Para evitar que esses conflitos sejam judicializados, o Centro de Formação e Aperfeiçoamento de Servidores do Judiciário (Ceajud) lançou em outubro de 2015 uma capacitação em que o processo de separação é abordado das perspectivas de pais e filhos. O curso à distância lança mão de materiais interativos, vídeos, textos, um fórum de discussão entre alunos e questionários avaliativos.
Tratamento de disputas – De acordo com a idealizadora do programa, a juíza da 2ª Vara de Família e Sucessões de São Vicente/SP, Vanessa Aufiero, o curso trata de sentimentos mas também reduz a desinformação a respeito do tema da alienação parental. Muitos casais em disputa não sabem que uma rotina de acusações pode ser substituída por um convívio mais pacífico, por meio do instituto da guarda compartilhada. Na Comarca de São Vicente, cerca de 86% dos participantes do curso, na modalidade presencial, abandonam o conflito e, encaminhados a audiências de mediação e conciliação, firmam acordos.
“Muitas pessoas não sabem o que é guarda compartilhada. Confundem com guarda alternada, que é algo que não existe no nosso ordenamento jurídico. Graças a novelas ou à TV, têm a interpretação de que vão ficar 15 dias com a criança e entregá-la aos cuidados do ex-companheiro pelos outros 15 dias seguintes. Alguns pensam que guarda compartilhada significa não mais pagar pensão alimentícia”, afirma.
Eficácia da lei – A importância da lei, segundo a magistrada, depende da eficácia na sua aplicação. “Eficácia na aplicação da lei é conjugar dispositivos legais para satisfazer a lei do pertencimento, pois é preciso entender que a família é uma relação de circularidade e interdependência entre pessoas, o que um faz afeta o outro. O foco é na visão sistêmica, na interação daquele sistema familiar. Não é possível ver uma pessoa isolada. Uma interpretação da lei pode gerar polarização e uma escalada do conflito. Qualquer lei pode ser desvirtuada se desconectada do valor ao qual está a serviço”, afirmou.
Contribuição – Além de ampliar o entendimento da sociedade sobre o tema, o curso tem alcançado importantes resultados em termos quantitativos. Dos 11 mil cidadãos que concluíram a versão à distância do curso, 99,15% dos participantes informaram que o curso os ajudou a importância de não envolver os filhos nos conflitos dos pais. Percentual semelhante – 94,23% – avaliaram que o curso os ajudou a cuidar melhor dos filhos.

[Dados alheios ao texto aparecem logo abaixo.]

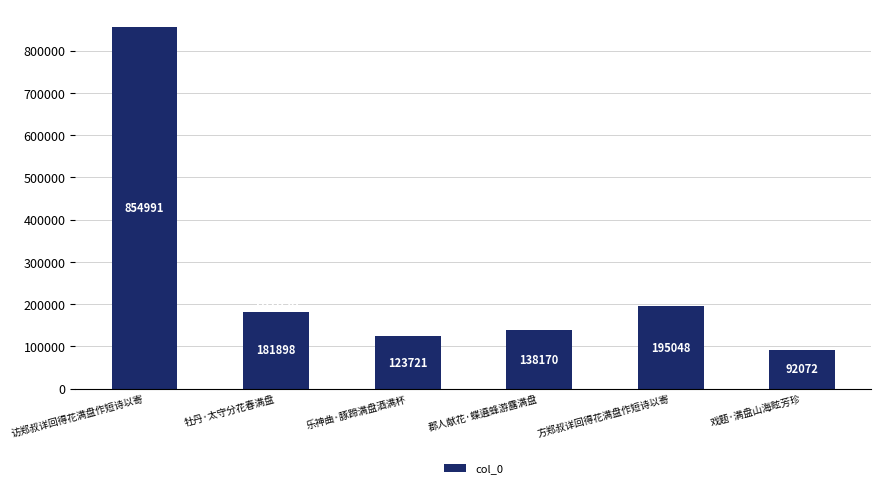

What is the label of the 1st bar from the left?

访郑叔详回得花满盘作短诗以寄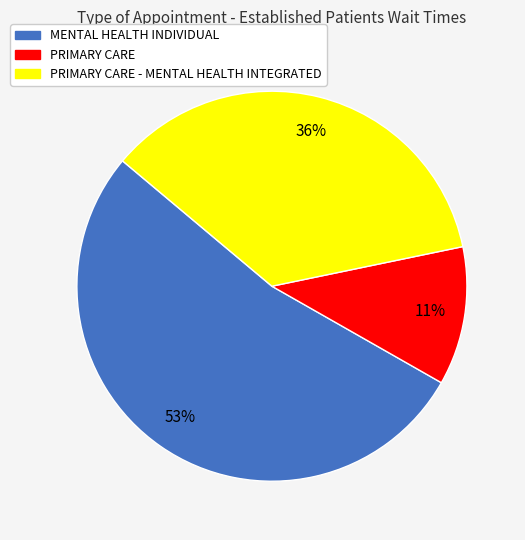

Which category accounts for the majority?

MENTAL HEALTH INDIVIDUAL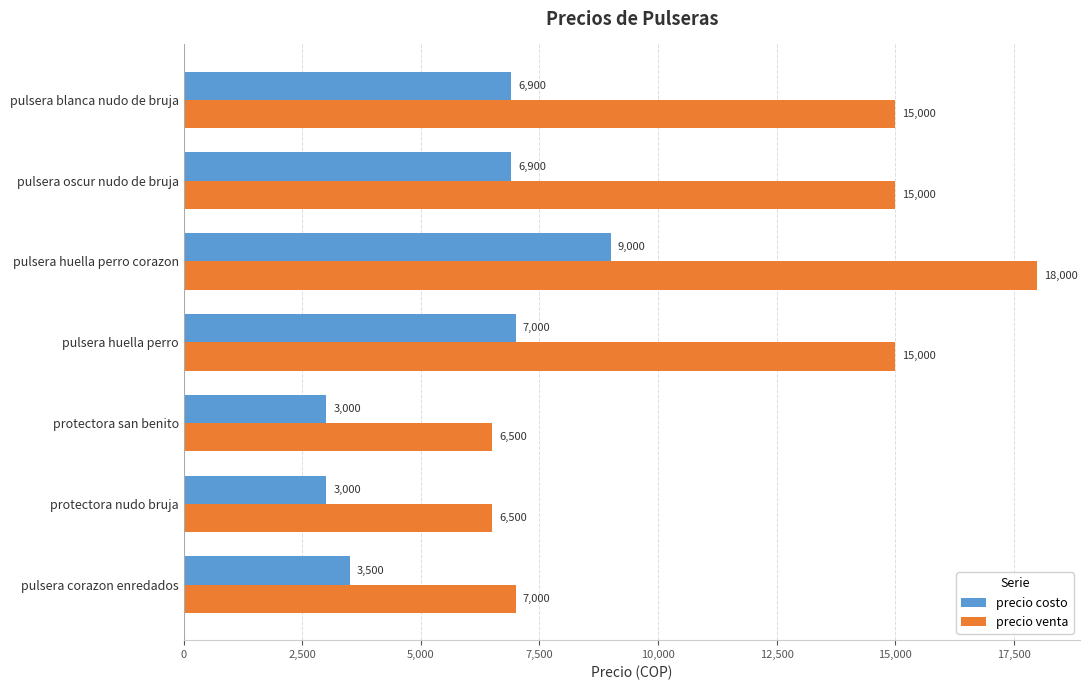

What is the minimum value shown in the chart?

3000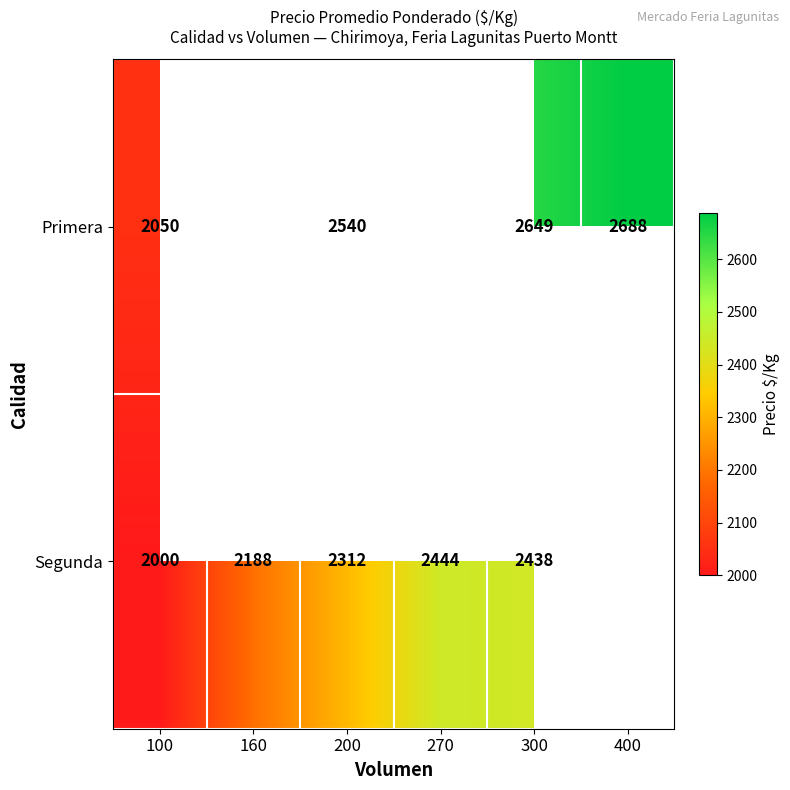

What is the spread (max minus min) of values at 200?

228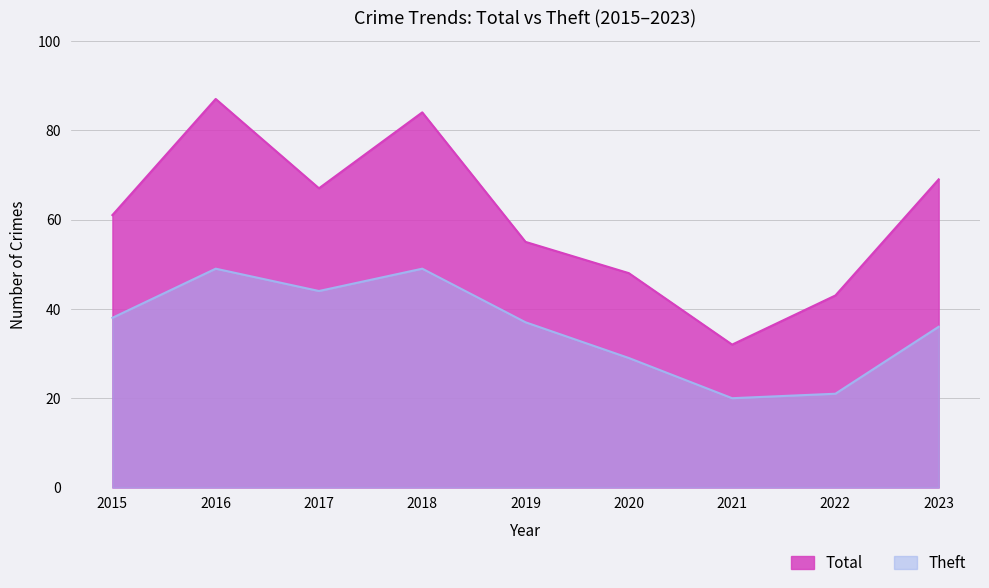

What is the approximate value of Total at 2018?

84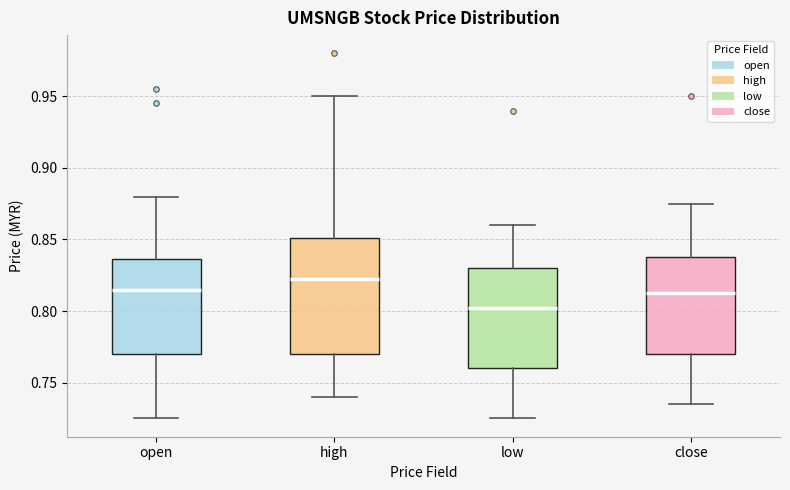

Comparing the boxes themselves (not the whiskers), which one is the tallest?

high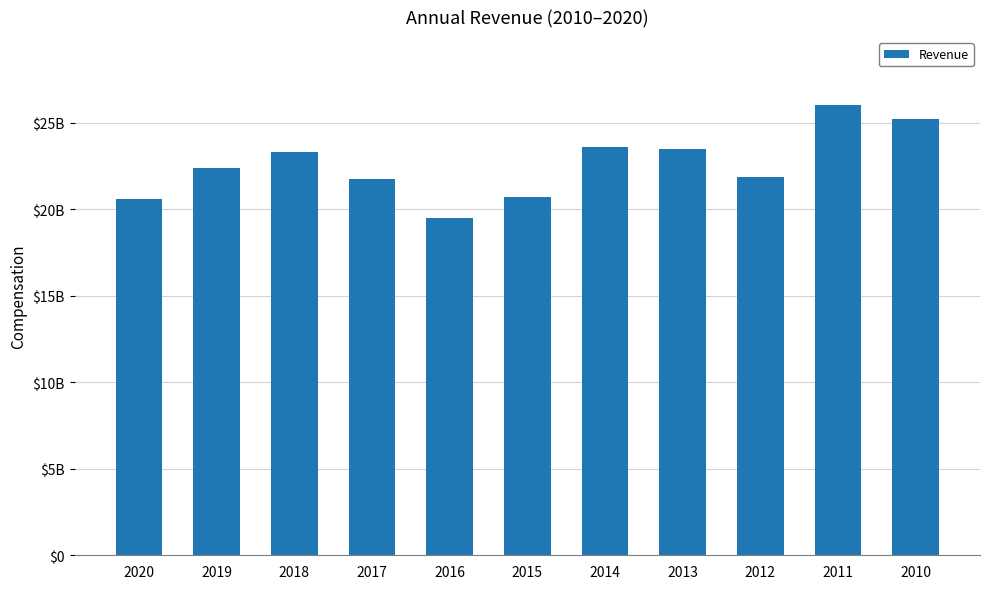

What is the sum of all values?

248340000000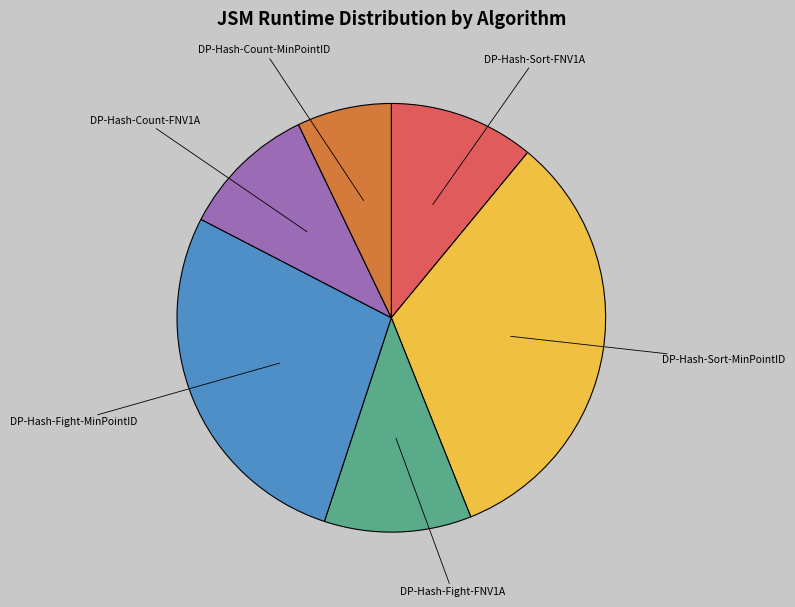

Does any single category account for the majority?

No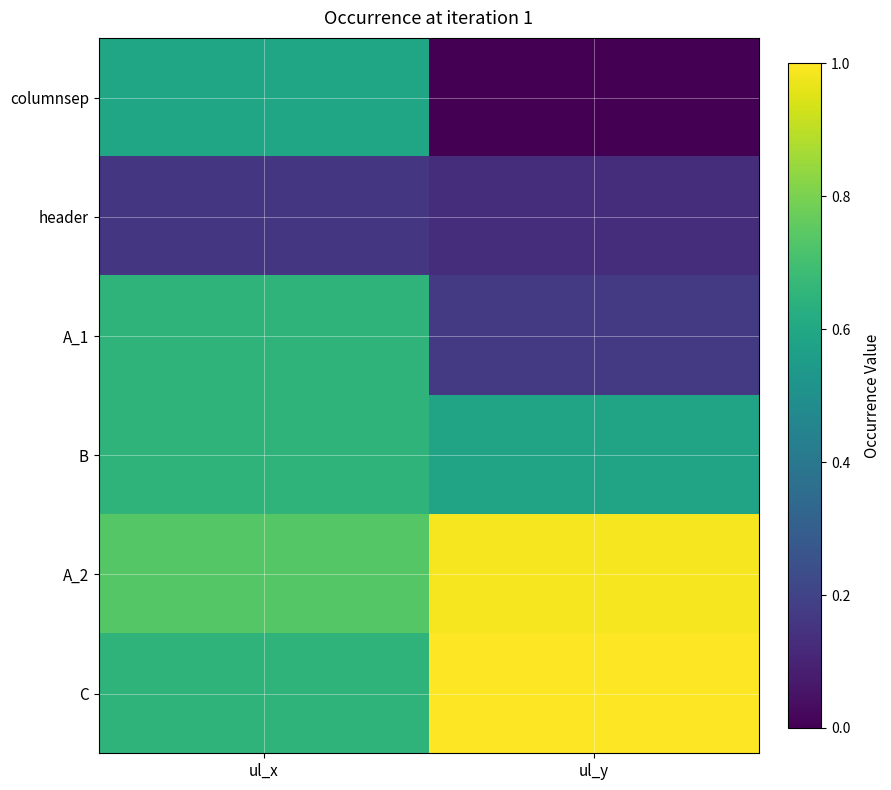

How many categories are shown in the chart?

2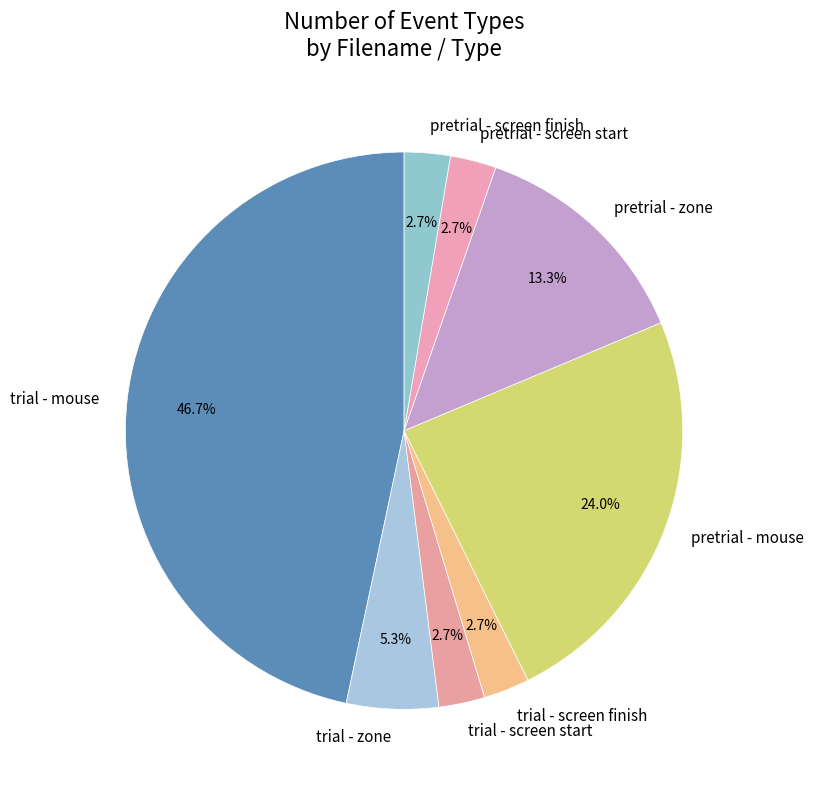

What percentage is NOT represented by pretrial - screen finish?

97.3%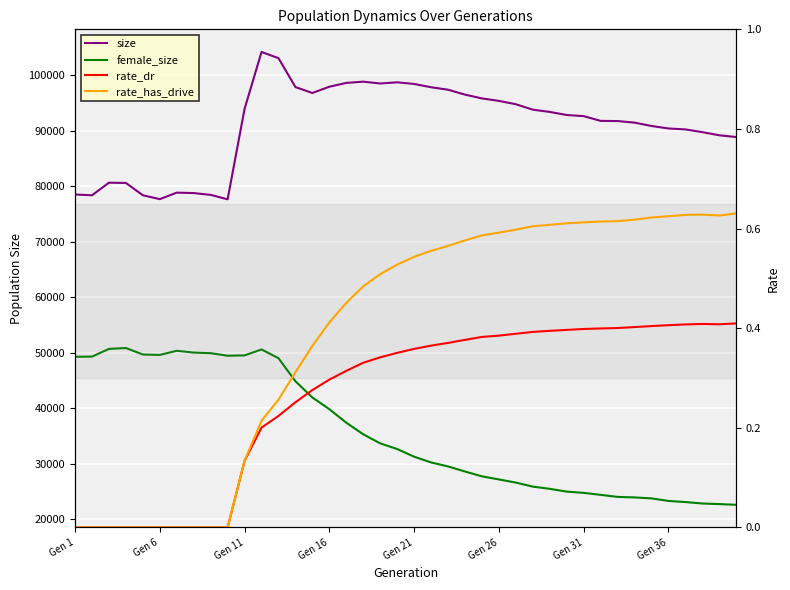

What is the value of the rate_dr point at the 23rd from the left?

0.4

Transição – De acordo com a juíza do Tribunal de Justiça de São Paulo e ex-conselheira do CNJ, Deborah Ciocci, a lei ajudou a conceituar uma prática que existia há muito tempo, quando família era um modelo tradicional e convencional de convívio. “De 2010 para cá, tivemos uma mudança social, notamos um maior compromisso parental. O afeto está mais presente nas relações familiares, e não só aquele determinado pelo biológico. A sociedade mudou muito. Hoje temos novas configurações de família, como mulheres mães de produção independente e casais homoafetivos”, disse.
Atuante na área do direito da família desde 2008, a juíza avalia que a aplicação da lei ainda sofre com a falta de profissionais capacitados nos quadros da Justiça para atuar em casos mais difíceis de alienação parental. “Faltam profissionais, em quantidade, não em qualificação. Com nossa estrutura atual, não há como fazer visitação assistida como deveria ser, por exemplo. Não há como mandar uma equipe com assistente social e psicólogo à casa de um pai acusado de manter um ambiente sem segurança, sem rede na janela ou com muita sujeira, para confirmar a acusação”, disse a magistrada.
Presidente da Associação Brasileira pela Convivência Equilibrada e Combate à Alienação Parental, Leandro Nagliate, diz trabalhar pela divulgação da lei, cuja redação sofre questionamentos no Congresso Nacional. “A lei é extremamente importante para garantir convívio entre crianças, pais e mães. Em muitos casos, uma pessoa inventa mentiras contra a outra e conta com a impunidade. Talvez uma mudança necessária seja criminalizar a conduta de AP ou a falsa acusação”, disse Nagliate.